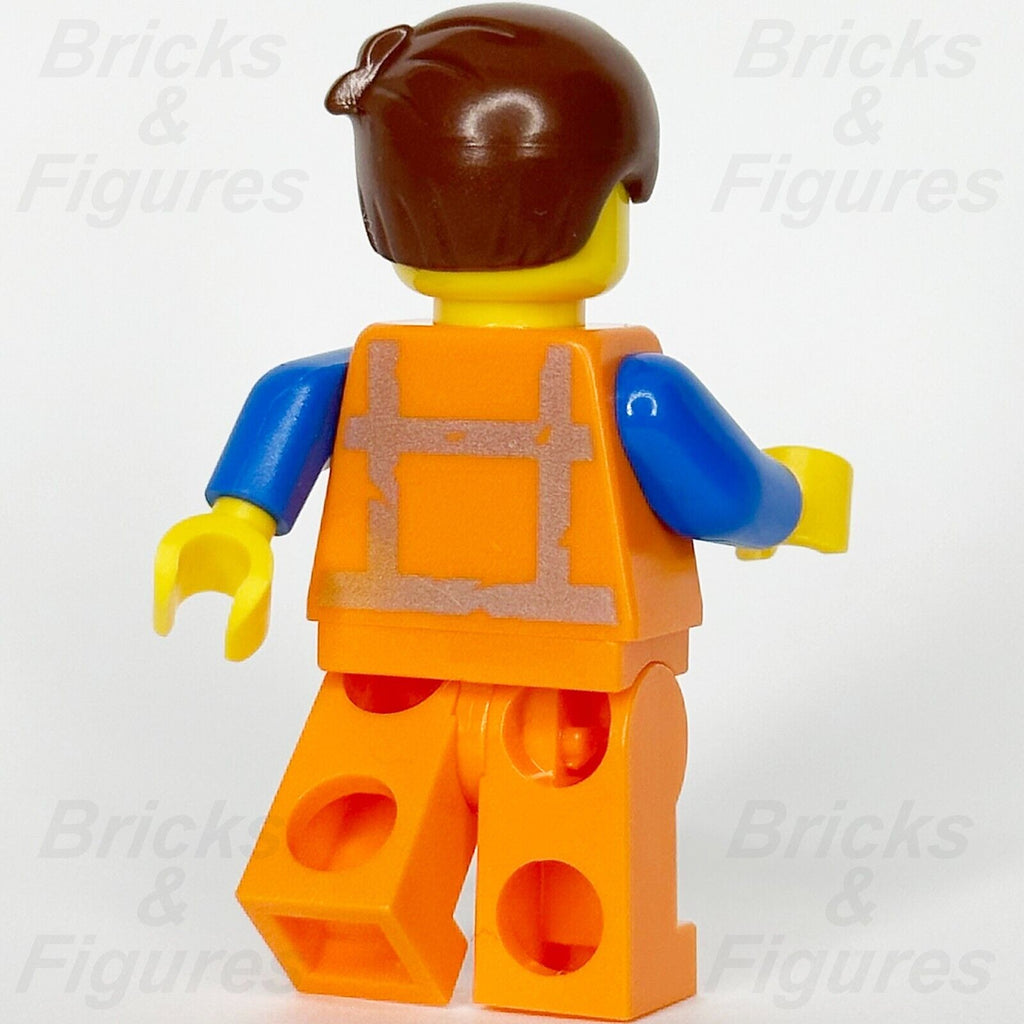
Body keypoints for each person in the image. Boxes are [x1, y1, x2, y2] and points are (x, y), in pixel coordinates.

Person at [154, 6, 851, 1019]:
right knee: (568, 846)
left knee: (355, 834)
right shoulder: (634, 389)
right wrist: (794, 500)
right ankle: (557, 964)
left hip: (389, 664)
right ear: (608, 204)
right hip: (571, 679)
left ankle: (350, 929)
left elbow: (285, 405)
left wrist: (238, 521)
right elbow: (727, 495)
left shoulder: (369, 370)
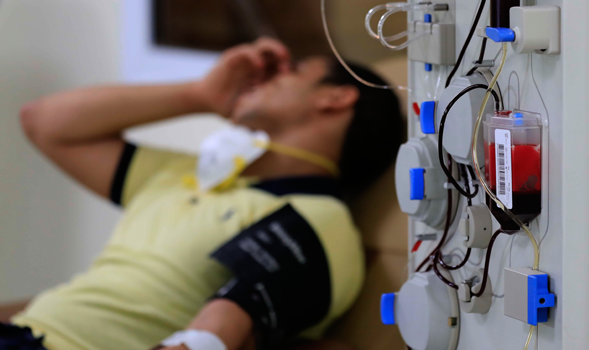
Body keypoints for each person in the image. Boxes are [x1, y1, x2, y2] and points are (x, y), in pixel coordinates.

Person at [1, 38, 404, 350]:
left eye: (293, 71)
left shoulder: (317, 218)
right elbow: (44, 122)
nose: (263, 78)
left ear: (336, 96)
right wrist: (199, 94)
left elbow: (223, 327)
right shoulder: (188, 175)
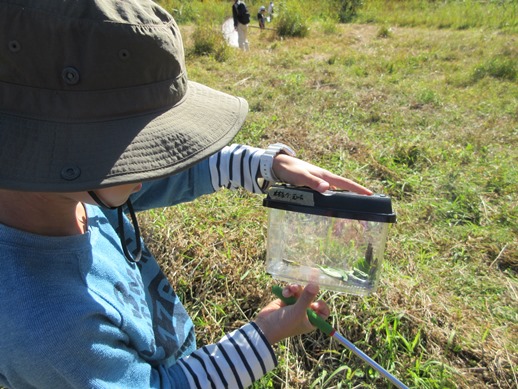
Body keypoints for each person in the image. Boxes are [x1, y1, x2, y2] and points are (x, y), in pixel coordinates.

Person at [0, 0, 373, 388]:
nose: (155, 168)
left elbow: (161, 176)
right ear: (63, 153)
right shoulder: (45, 329)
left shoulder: (66, 191)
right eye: (141, 149)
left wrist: (267, 166)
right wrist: (263, 336)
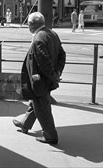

### Exercise objective
Copy exactly the lines from the one containing "left ear: (336, 96)" to the end of the records, both included, and leave the pictures out.

### Exercise solution
left ear: (336, 96)
right wrist: (199, 94)
left elbow: (223, 327)
right shoulder: (188, 175)
Body keypoints for each person in the image. Boxes are [x1, y1, x2, y2] and points are (x, y), in pixel coordinates.

Person at [0, 0, 373, 388]:
nose: (155, 168)
left elbow: (161, 176)
right ear: (63, 153)
right shoulder: (45, 329)
left shoulder: (66, 191)
right eye: (141, 149)
left wrist: (267, 166)
right wrist: (263, 336)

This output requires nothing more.